## Description of the task
Take nothing but the lines from the one with "2) sneaker (355,156,473,306)" through the one with "#2 stack of" in the entries below, both ends kept, and return them exactly with pictures left out.

═══ Data provided ═══

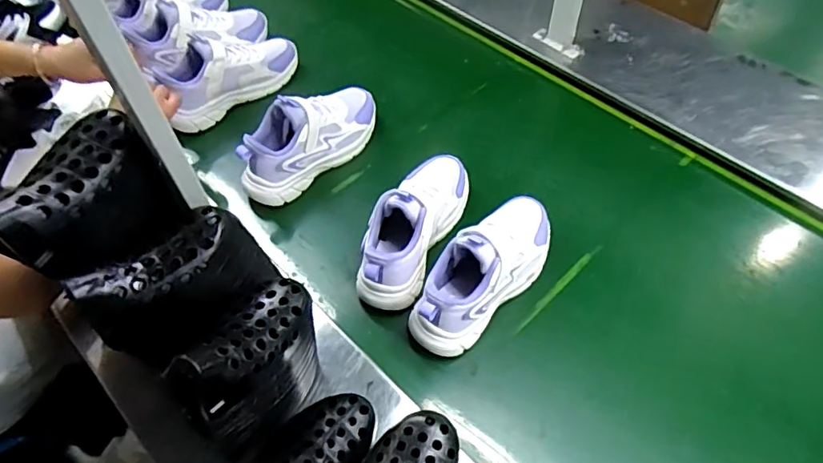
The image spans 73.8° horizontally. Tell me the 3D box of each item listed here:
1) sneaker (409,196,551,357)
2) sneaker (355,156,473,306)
[{"bbox_3d":[0.097,0.041,0.665,0.084,0.124,0.243,32,65,23],"label":"sneaker"},{"bbox_3d":[0.010,-0.015,0.710,0.091,0.127,0.230,17,60,15],"label":"sneaker"}]

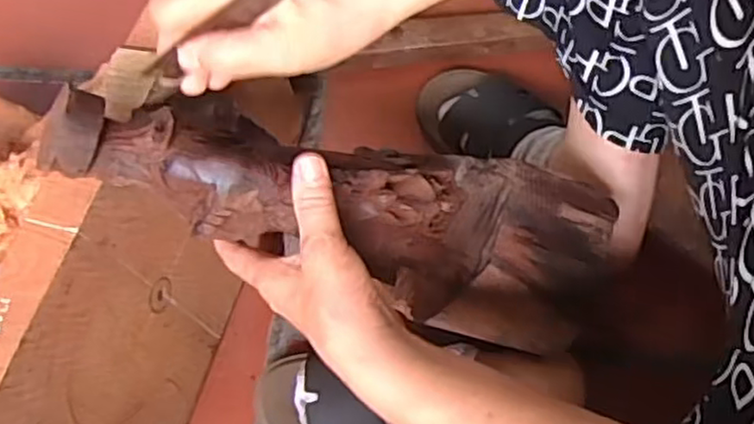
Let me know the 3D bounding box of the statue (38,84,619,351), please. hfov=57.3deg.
[{"bbox_3d":[-0.019,-0.004,0.436,0.348,0.106,0.109,15,64,-20],"label":"statue"}]

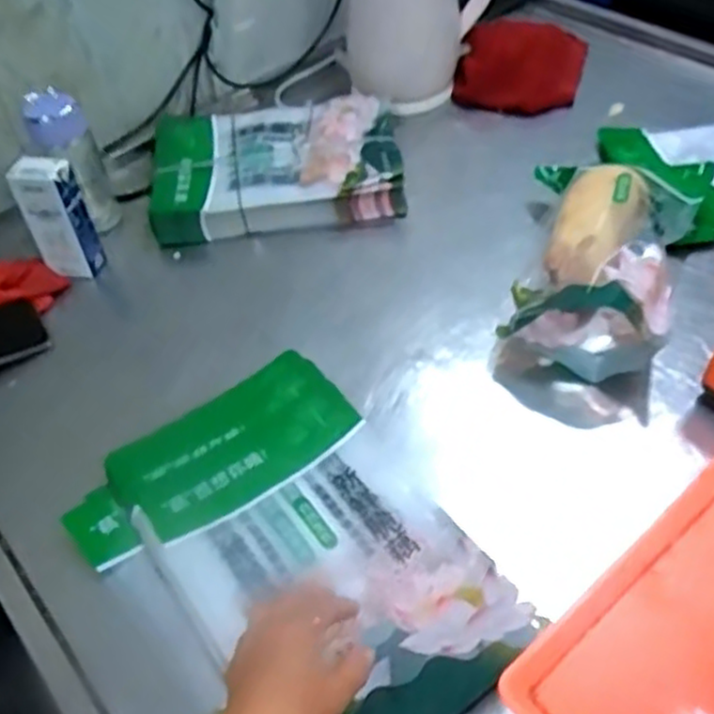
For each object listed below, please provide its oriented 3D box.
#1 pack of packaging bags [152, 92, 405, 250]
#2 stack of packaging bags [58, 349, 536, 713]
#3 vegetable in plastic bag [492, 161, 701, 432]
[{"bbox_3d":[-0.101,-0.241,0.940,0.307,0.068,0.231,-6,48,1],"label":"pack of packaging bags"},{"bbox_3d":[-0.057,0.156,0.586,0.239,0.025,0.333,-31,52,-20],"label":"stack of packaging bags"},{"bbox_3d":[0.232,-0.085,0.741,0.162,0.093,0.290,14,52,18],"label":"vegetable in plastic bag"}]

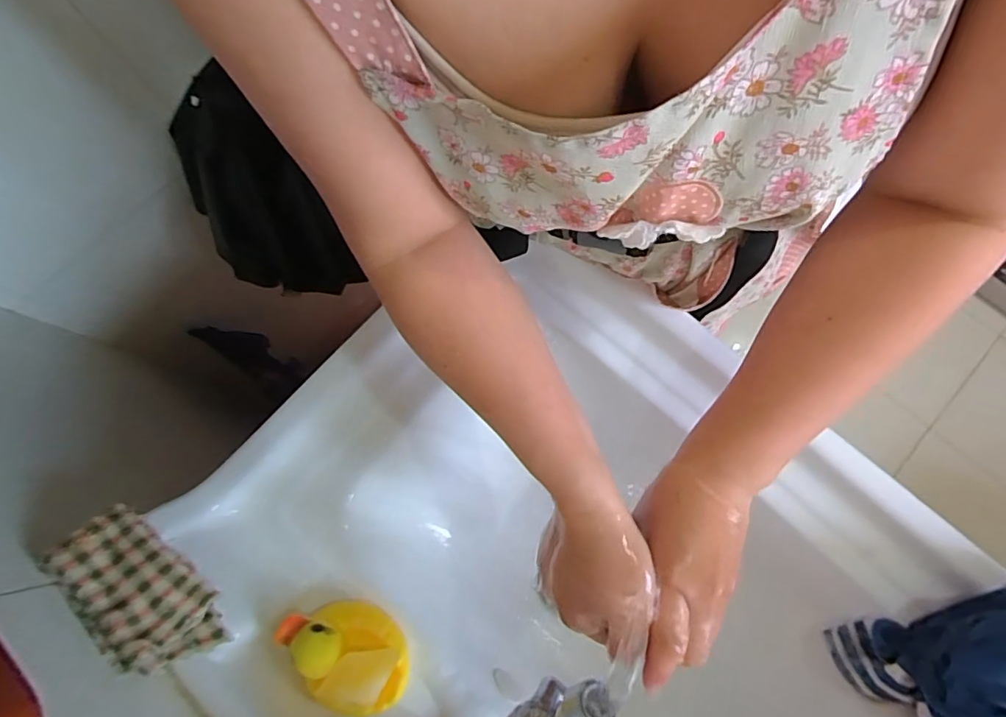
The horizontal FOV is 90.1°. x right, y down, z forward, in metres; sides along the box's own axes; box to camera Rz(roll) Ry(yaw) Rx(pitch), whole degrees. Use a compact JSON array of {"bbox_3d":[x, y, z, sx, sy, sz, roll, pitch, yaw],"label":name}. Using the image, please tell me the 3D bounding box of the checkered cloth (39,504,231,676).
[{"bbox_3d":[-0.262,0.169,0.360,0.123,0.022,0.064,45,52,3],"label":"checkered cloth"}]

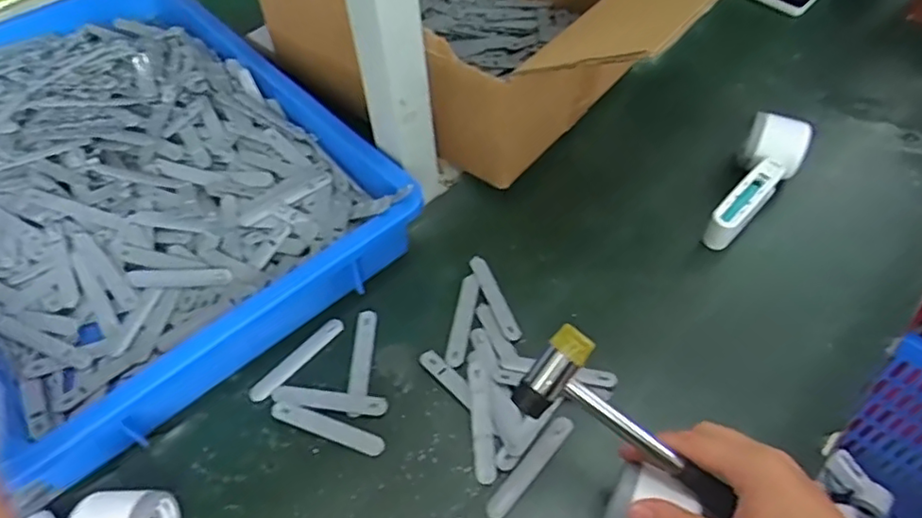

═══

## Output
2) sneaker (355,156,473,306)
[{"bbox_3d":[0.097,0.041,0.665,0.084,0.124,0.243,32,65,23],"label":"sneaker"},{"bbox_3d":[0.010,-0.015,0.710,0.091,0.127,0.230,17,60,15],"label":"sneaker"}]

Let me know the 3D bounding box of the statue (38,84,619,351), please. hfov=57.3deg.
[{"bbox_3d":[-0.019,-0.004,0.436,0.348,0.106,0.109,15,64,-20],"label":"statue"}]

For each object listed below, please provide its oriented 3D box.
#1 pack of packaging bags [152, 92, 405, 250]
#2 stack of packaging bags [58, 349, 536, 713]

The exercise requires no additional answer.